Make sure you’ve trained the model from part 1

import hls4ml
import plotting

config = hls4ml.utils.config_from_keras_model(model, granularity='name', backend='Vitis')
config['LayerName']['softmax']['exp_table_t'] = 'ap_fixed<18,8>'
config['LayerName']['softmax']['inv_table_t'] = 'ap_fixed<18,4>'
print("-----------------------------------")
plotting.print_dict(config)
print("-----------------------------------")
hls_model = hls4ml.converters.convert_from_keras_model(
    model, hls_config=config, backend='Vitis', output_dir='model_3/hls4ml_prj', part='xcu250-figd2104-2L-e'
)
hls_model.compile()

y_qkeras = model.predict(np.ascontiguousarray(X_test))
y_hls = hls_model.predict(np.ascontiguousarray(X_test))
np.save('model_3/y_qkeras.npy', y_qkeras)
np.save('model_3/y_hls.npy', y_hls)

%matplotlib inline
from sklearn.metrics import accuracy_score
from tensorflow.keras.models import load_model

model_ref = load_model('model_1/KERAS_check_best_model.h5')
y_ref = model_ref.predict(X_test)

print("Accuracy baseline:  {}".format(accuracy_score(np.argmax(y_test, axis=1), np.argmax(y_ref, axis=1))))
print("Accuracy pruned, quantized: {}".format(accuracy_score(np.argmax(y_test, axis=1), np.argmax(y_qkeras, axis=1))))
print("Accuracy hls4ml: {}".format(accuracy_score(np.argmax(y_test, axis=1), np.argmax(y_hls, axis=1))))

fig, ax = plt.subplots(figsize=(9, 9))
_ = plotting.makeRoc(y_test, y_ref, classes)
plt.gca().set_prop_cycle(None)  # reset the colors
_ = plotting.makeRoc(y_test, y_qkeras, classes, linestyle='--')
plt.gca().set_prop_cycle(None)  # reset the colors
_ = plotting.makeRoc(y_test, y_hls, classes, linestyle=':')

from matplotlib.lines import Line2D

lines = [Line2D([0], [0], ls='-'), Line2D([0], [0], ls='--'), Line2D([0], [0], ls=':')]
from matplotlib.legend import Legend

leg = Legend(ax, lines, labels=['baseline', 'pruned, quantized', 'hls4ml'], loc='lower right', frameon=False)
ax.add_artist(leg)

Synthesize#

Now let’s synthesize this quantized, pruned model.

The synthesis will take a while

While the C-Synthesis is running, we can monitor the progress looking at the log file by opening a terminal from the notebook home, and executing:

tail -f model_3/hls4ml_prj/vitis_hls.log

hls_model.build(csim=False)

Check the reports#

Print out the reports generated by Vitis HLS. Pay attention to the Utilization Estimates’ section in particular this time.

hls4ml.report.read_vivado_report('model_3/hls4ml_prj')

Print the report for the model trained in part 1. Now, compared to the model from part 1, this model has been trained with low-precision quantization, and 75% pruning.
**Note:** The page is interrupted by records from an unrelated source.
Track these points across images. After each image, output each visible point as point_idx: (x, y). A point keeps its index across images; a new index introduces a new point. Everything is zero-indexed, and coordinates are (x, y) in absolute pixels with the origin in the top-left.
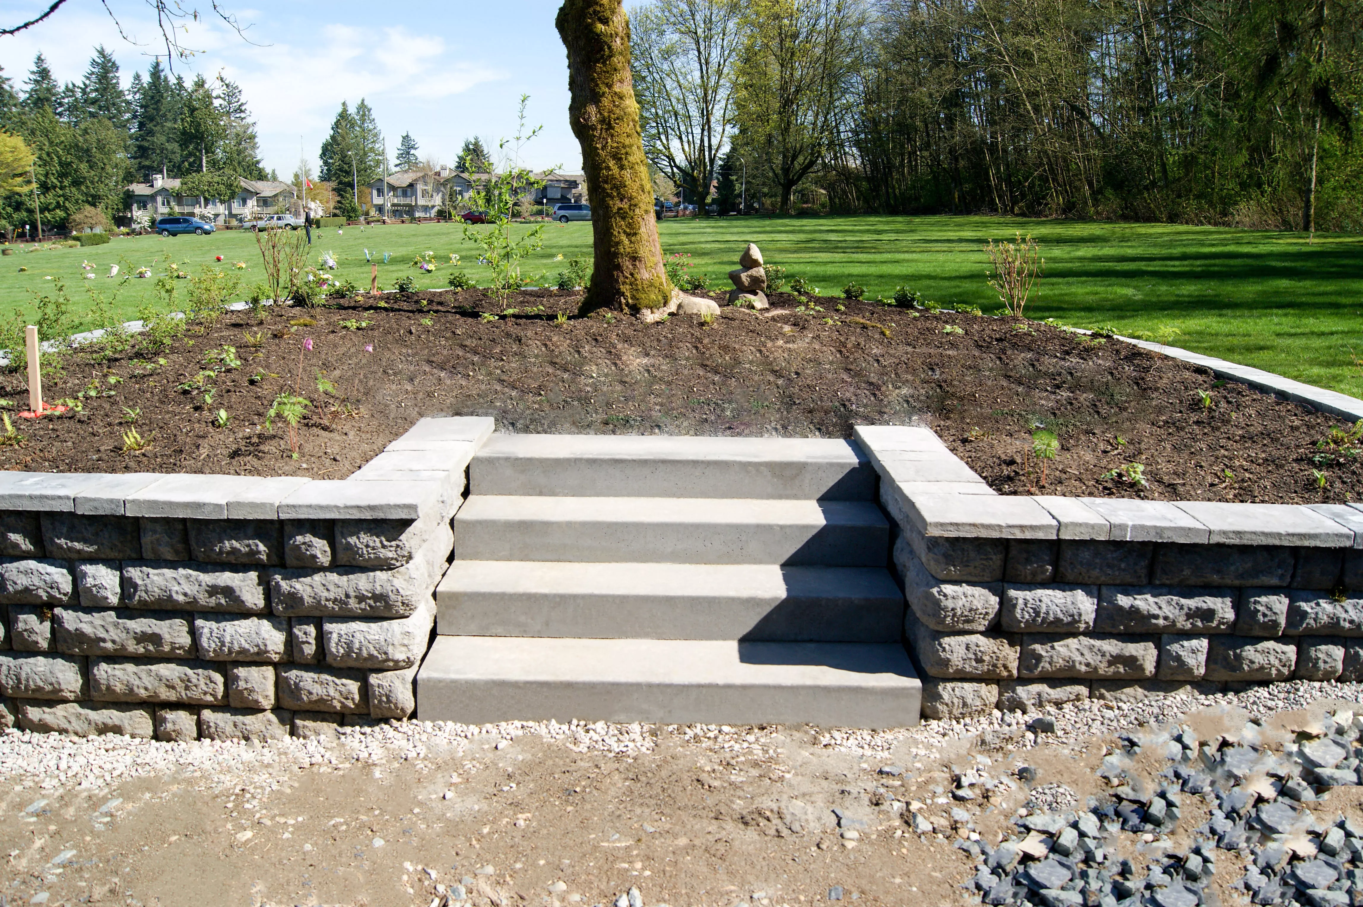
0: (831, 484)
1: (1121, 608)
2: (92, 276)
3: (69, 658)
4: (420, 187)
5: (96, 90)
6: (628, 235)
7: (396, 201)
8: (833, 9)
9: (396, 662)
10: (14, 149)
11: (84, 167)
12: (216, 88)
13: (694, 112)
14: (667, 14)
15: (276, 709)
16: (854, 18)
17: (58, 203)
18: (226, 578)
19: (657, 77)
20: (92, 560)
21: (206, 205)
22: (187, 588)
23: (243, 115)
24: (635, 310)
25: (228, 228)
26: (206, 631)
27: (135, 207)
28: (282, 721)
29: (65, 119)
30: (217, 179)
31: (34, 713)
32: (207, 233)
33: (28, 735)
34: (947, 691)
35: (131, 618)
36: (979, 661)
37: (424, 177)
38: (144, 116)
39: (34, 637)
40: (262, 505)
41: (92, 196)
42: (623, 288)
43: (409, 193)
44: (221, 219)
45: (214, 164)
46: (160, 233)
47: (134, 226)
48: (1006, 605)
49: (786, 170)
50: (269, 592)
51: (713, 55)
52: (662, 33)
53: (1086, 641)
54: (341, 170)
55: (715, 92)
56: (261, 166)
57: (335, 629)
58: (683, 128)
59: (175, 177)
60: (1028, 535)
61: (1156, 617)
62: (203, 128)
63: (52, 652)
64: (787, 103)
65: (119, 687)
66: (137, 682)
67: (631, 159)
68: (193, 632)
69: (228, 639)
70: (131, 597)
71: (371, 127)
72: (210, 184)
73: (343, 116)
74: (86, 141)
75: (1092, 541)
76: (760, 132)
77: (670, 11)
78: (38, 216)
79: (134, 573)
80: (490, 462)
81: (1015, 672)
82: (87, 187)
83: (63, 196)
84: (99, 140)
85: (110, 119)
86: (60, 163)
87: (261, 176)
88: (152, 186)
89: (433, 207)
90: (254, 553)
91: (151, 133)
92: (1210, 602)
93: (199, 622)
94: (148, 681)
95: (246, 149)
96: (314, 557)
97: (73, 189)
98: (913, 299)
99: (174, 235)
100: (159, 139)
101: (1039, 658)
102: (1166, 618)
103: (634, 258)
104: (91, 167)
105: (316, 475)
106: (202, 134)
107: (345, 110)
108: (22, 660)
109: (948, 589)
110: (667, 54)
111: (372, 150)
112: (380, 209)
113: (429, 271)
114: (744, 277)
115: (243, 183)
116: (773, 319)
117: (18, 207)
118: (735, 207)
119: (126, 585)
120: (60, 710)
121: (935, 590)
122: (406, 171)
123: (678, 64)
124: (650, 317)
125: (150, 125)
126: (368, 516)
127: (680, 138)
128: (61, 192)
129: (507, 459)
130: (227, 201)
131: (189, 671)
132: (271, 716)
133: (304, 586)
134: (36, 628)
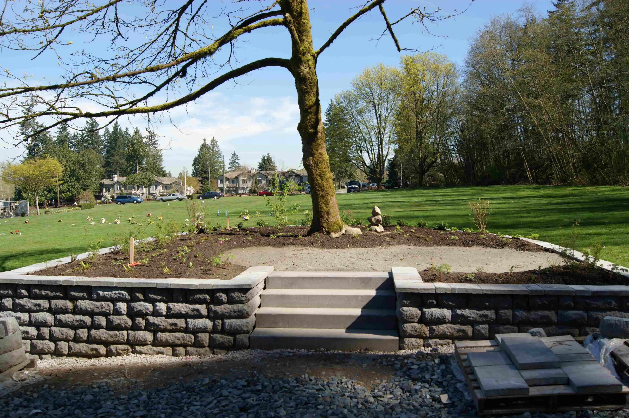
0: (380, 284)
1: (458, 314)
2: (93, 223)
3: (150, 331)
4: (240, 179)
5: (88, 135)
6: (325, 204)
7: (229, 185)
8: (440, 88)
9: (244, 331)
10: (55, 165)
11: (81, 172)
12: (144, 133)
13: (374, 139)
14: (360, 93)
15: (209, 346)
16: (451, 92)
17: (68, 189)
18: (197, 306)
19: (356, 123)
20: (160, 301)
21: (138, 189)
22: (186, 309)
23: (156, 146)
24: (329, 233)
25: (148, 200)
26: (190, 322)
27: (104, 190)
28: (210, 349)
29: (73, 149)
30: (143, 176)
31: (138, 348)
32: (139, 202)
33: (135, 355)
34: (407, 341)
35: (169, 318)
36: (416, 331)
37: (243, 173)
38: (109, 147)
39: (140, 325)
40: (209, 285)
41: (84, 185)
42: (324, 225)
43: (235, 182)
44: (145, 196)
45: (142, 169)
46: (117, 203)
47: (103, 199)
48: (423, 313)
49: (421, 165)
50: (209, 310)
51: (383, 112)
52: (357, 102)
53: (449, 325)
54: (202, 171)
55: (384, 129)
56: (164, 170)
57: (227, 321)
58: (369, 147)
59: (123, 176)
60: (426, 292)
61: (470, 317)
62: (137, 153)
63: (146, 329)
64: (419, 134)
65: (164, 340)
66: (169, 338)
67: (326, 176)
68: (186, 323)
69: (196, 325)
70: (169, 312)
71: (217, 150)
72: (140, 179)
73: (204, 145)
74: (83, 160)
75: (446, 293)
76: (407, 147)
77: (361, 92)
78: (59, 195)
79: (171, 305)
80: (273, 278)
81: (428, 335)
82: (82, 181)
83: (71, 185)
84: (89, 159)
85: (94, 149)
86: (71, 171)
87: (164, 175)
88: (113, 180)
89: (247, 188)
90: (205, 299)
91: (112, 155)
92: (486, 312)
93: (188, 320)
94: (172, 338)
95: (157, 162)
96: (222, 300)
97: (76, 182)
98: (445, 226)
99: (123, 204)
100: (116, 158)
101: (434, 330)
102: (473, 318)
103: (328, 213)
104: (85, 172)
105: (221, 279)
106: (137, 155)
107: (205, 143)
108: (136, 332)
109: (405, 308)
110: (360, 112)
111: (218, 161)
112: (221, 189)
113: (247, 220)
114: (373, 219)
115: (156, 178)
116: (384, 236)
117: (50, 191)
118: (397, 184)
119: (168, 308)
120: (146, 347)
121: (401, 309)
122: (234, 171)
123: (365, 117)
124: (334, 235)
125: (112, 152)
126: (238, 288)
127: (368, 152)
128: (70, 184)
129: (277, 277)
130: (148, 187)
131: (184, 335)
132: (207, 349)
133: (219, 309)
134: (141, 322)
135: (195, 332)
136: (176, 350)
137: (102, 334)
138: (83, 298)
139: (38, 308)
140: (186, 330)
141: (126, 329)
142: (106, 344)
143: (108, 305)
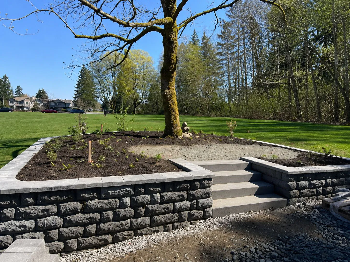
1: (311, 183)
3: (148, 216)
4: (25, 101)
7: (17, 105)
18: (182, 193)
20: (156, 192)
22: (174, 196)
24: (177, 136)
26: (176, 205)
28: (189, 222)
31: (139, 231)
33: (137, 237)
34: (291, 200)
35: (162, 204)
36: (295, 194)
37: (27, 99)
39: (141, 213)
42: (174, 132)
43: (22, 103)
48: (298, 184)
50: (188, 194)
53: (308, 189)
57: (200, 200)
63: (145, 215)
66: (162, 219)
68: (174, 206)
70: (162, 199)
71: (8, 83)
75: (309, 173)
79: (163, 194)
81: (299, 196)
90: (187, 187)
92: (322, 181)
93: (175, 203)
96: (197, 186)
101: (302, 193)
102: (317, 184)
103: (177, 125)
108: (138, 219)
111: (8, 89)
112: (12, 107)
119: (162, 197)
120: (145, 229)
121: (289, 183)
122: (19, 97)
131: (172, 214)
132: (187, 221)
133: (195, 193)
134: (142, 210)
135: (180, 211)
136: (166, 227)
137: (110, 225)
138: (92, 199)
139: (46, 213)
140: (174, 211)
141: (130, 218)
142: (113, 233)
143: (116, 201)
You should be able to see that we have saved a lot of resource compared to where we started in part 1. At the same time, referring to the ROC curve above, the model performance is pretty much identical even with this drastic compression!

Note you need to have trained and synthesized the model from part 1

hls4ml.report.read_vivado_report('model_1/hls4ml_prj')
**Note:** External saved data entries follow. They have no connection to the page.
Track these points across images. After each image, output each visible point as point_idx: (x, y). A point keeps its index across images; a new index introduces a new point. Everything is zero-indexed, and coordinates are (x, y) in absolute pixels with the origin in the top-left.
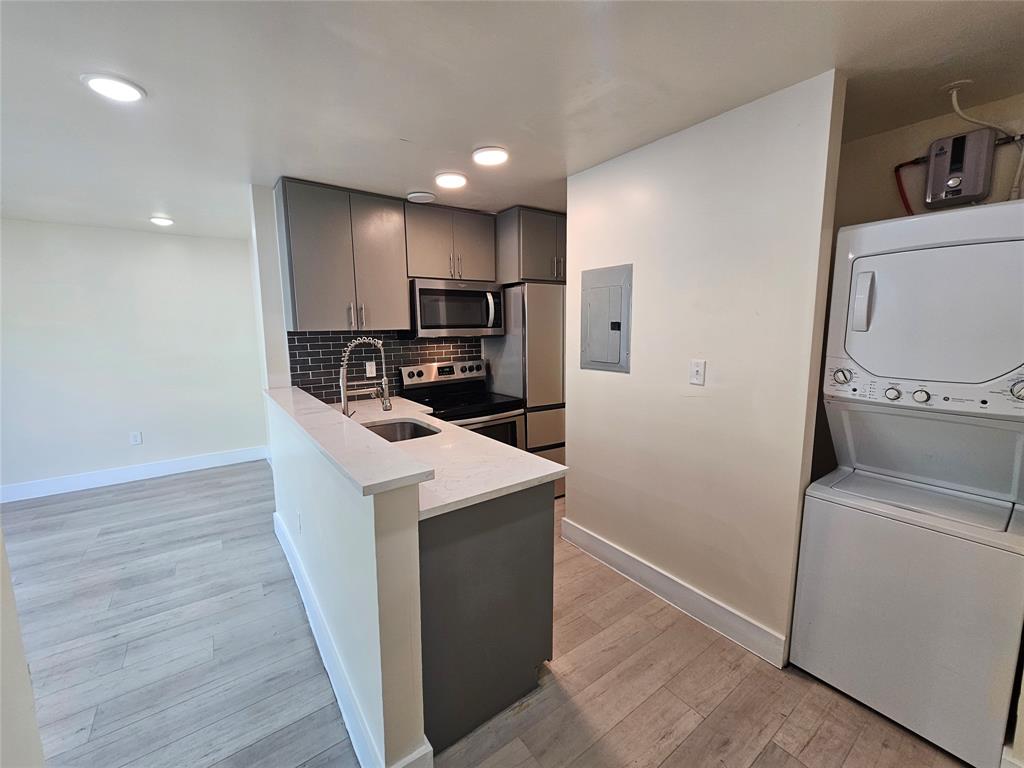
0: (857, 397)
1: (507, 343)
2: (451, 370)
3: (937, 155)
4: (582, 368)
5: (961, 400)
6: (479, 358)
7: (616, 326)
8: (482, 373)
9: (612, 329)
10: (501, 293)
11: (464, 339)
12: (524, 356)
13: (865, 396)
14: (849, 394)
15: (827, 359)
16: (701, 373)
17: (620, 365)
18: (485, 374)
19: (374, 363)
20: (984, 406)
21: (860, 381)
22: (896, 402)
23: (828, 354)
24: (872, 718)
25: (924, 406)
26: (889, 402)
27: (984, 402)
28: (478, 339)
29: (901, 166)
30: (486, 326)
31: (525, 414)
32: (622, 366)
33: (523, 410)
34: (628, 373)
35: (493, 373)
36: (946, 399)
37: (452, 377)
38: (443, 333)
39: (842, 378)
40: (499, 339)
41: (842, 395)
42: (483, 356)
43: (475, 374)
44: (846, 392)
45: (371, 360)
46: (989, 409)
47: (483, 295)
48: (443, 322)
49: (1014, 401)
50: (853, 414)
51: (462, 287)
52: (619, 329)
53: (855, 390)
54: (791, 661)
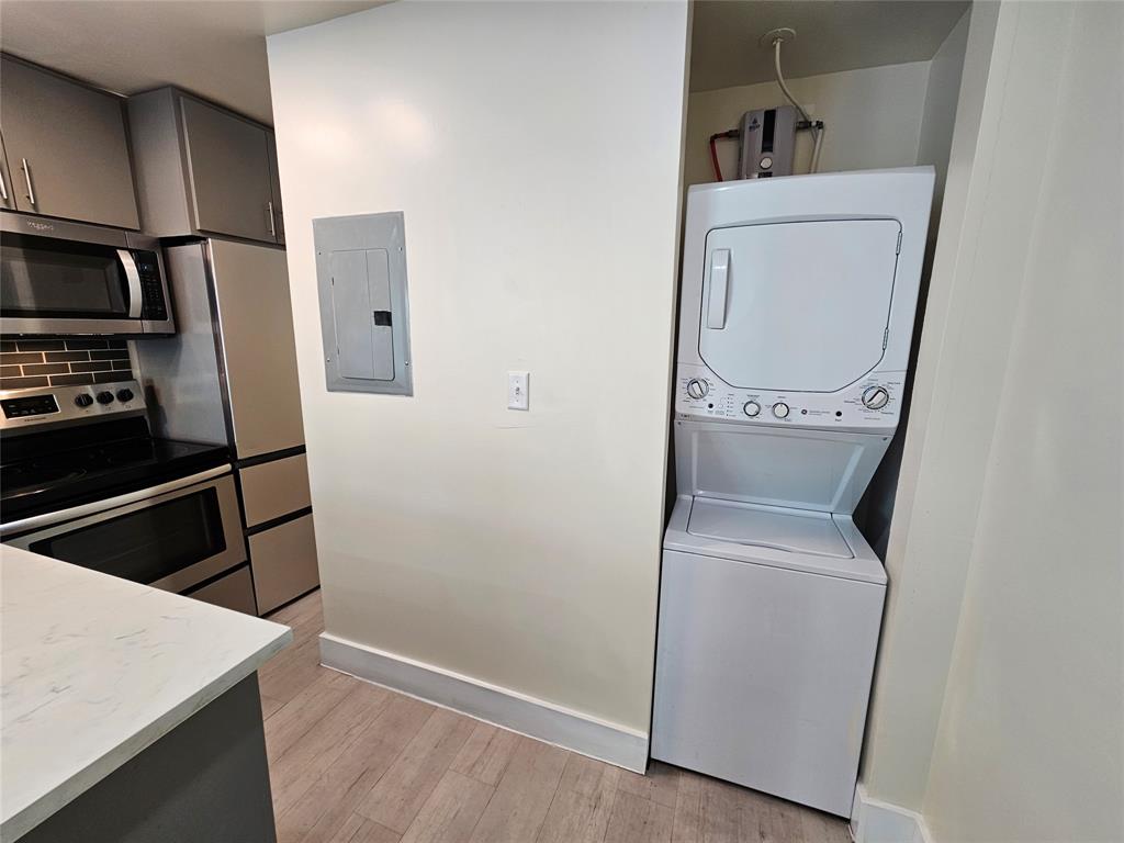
0: (714, 415)
1: (184, 348)
2: (45, 404)
3: (750, 128)
4: (329, 390)
5: (818, 413)
6: (129, 377)
7: (383, 318)
8: (137, 404)
9: (378, 323)
10: (157, 256)
11: (75, 341)
12: (221, 369)
13: (722, 413)
14: (704, 412)
15: (679, 365)
16: (525, 391)
17: (394, 382)
18: (143, 406)
20: (838, 418)
21: (717, 393)
22: (755, 419)
23: (679, 360)
24: (740, 794)
25: (783, 422)
26: (747, 419)
27: (839, 414)
28: (120, 341)
29: (716, 136)
30: (125, 316)
31: (235, 472)
32: (400, 387)
33: (228, 467)
34: (410, 394)
35: (163, 402)
36: (804, 412)
37: (49, 418)
38: (31, 326)
39: (698, 391)
40: (168, 342)
41: (696, 412)
42: (137, 372)
43: (117, 407)
44: (701, 410)
46: (844, 422)
47: (110, 254)
48: (27, 303)
49: (865, 411)
50: (704, 436)
51: (39, 229)
52: (390, 324)
53: (711, 406)
54: (653, 756)
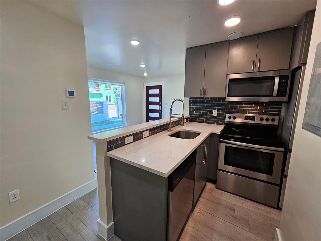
2: (253, 118)
6: (279, 115)
8: (275, 123)
10: (289, 76)
19: (216, 111)
30: (271, 96)
33: (283, 149)
42: (282, 114)
45: (215, 109)
51: (256, 75)
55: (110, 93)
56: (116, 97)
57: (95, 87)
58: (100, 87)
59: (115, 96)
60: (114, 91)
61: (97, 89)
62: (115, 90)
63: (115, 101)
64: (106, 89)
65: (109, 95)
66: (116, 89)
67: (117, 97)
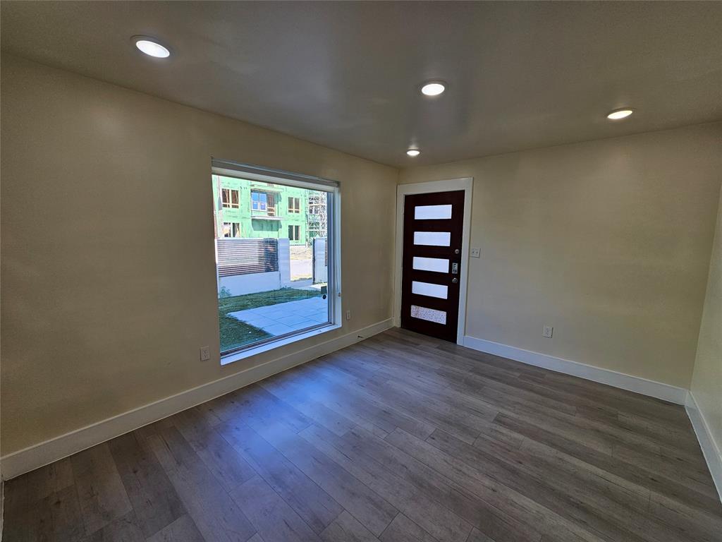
55: (298, 220)
56: (310, 228)
57: (266, 206)
58: (276, 205)
59: (308, 226)
60: (307, 216)
61: (269, 210)
62: (308, 213)
63: (308, 237)
64: (290, 211)
65: (294, 224)
66: (311, 211)
67: (312, 228)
Print the report for the model trained in part 3. Both these models were trained with 75% sparsity, but the new model uses 6-bit precision as well. You can see how Vitis HLS has moved multiplication operations from DSPs into LUTs, reducing the “critical” resource usage.

Note you need to have trained and synthesized the model from part 3

hls4ml.report.read_vivado_report('model_2/hls4ml_prj')

NB#

Note as well that the Vitis HLS resource estimates tend to overestimate LUTs, while generally estimating the DSPs correctly. Running the subsequent stages of FPGA compilation reveals the more realistic resource usage, You can run the next step, ‘logic synthesis’ with hls_model.build(synth=True, vsynth=True), but we skipped it in this tutorial in the interest of time.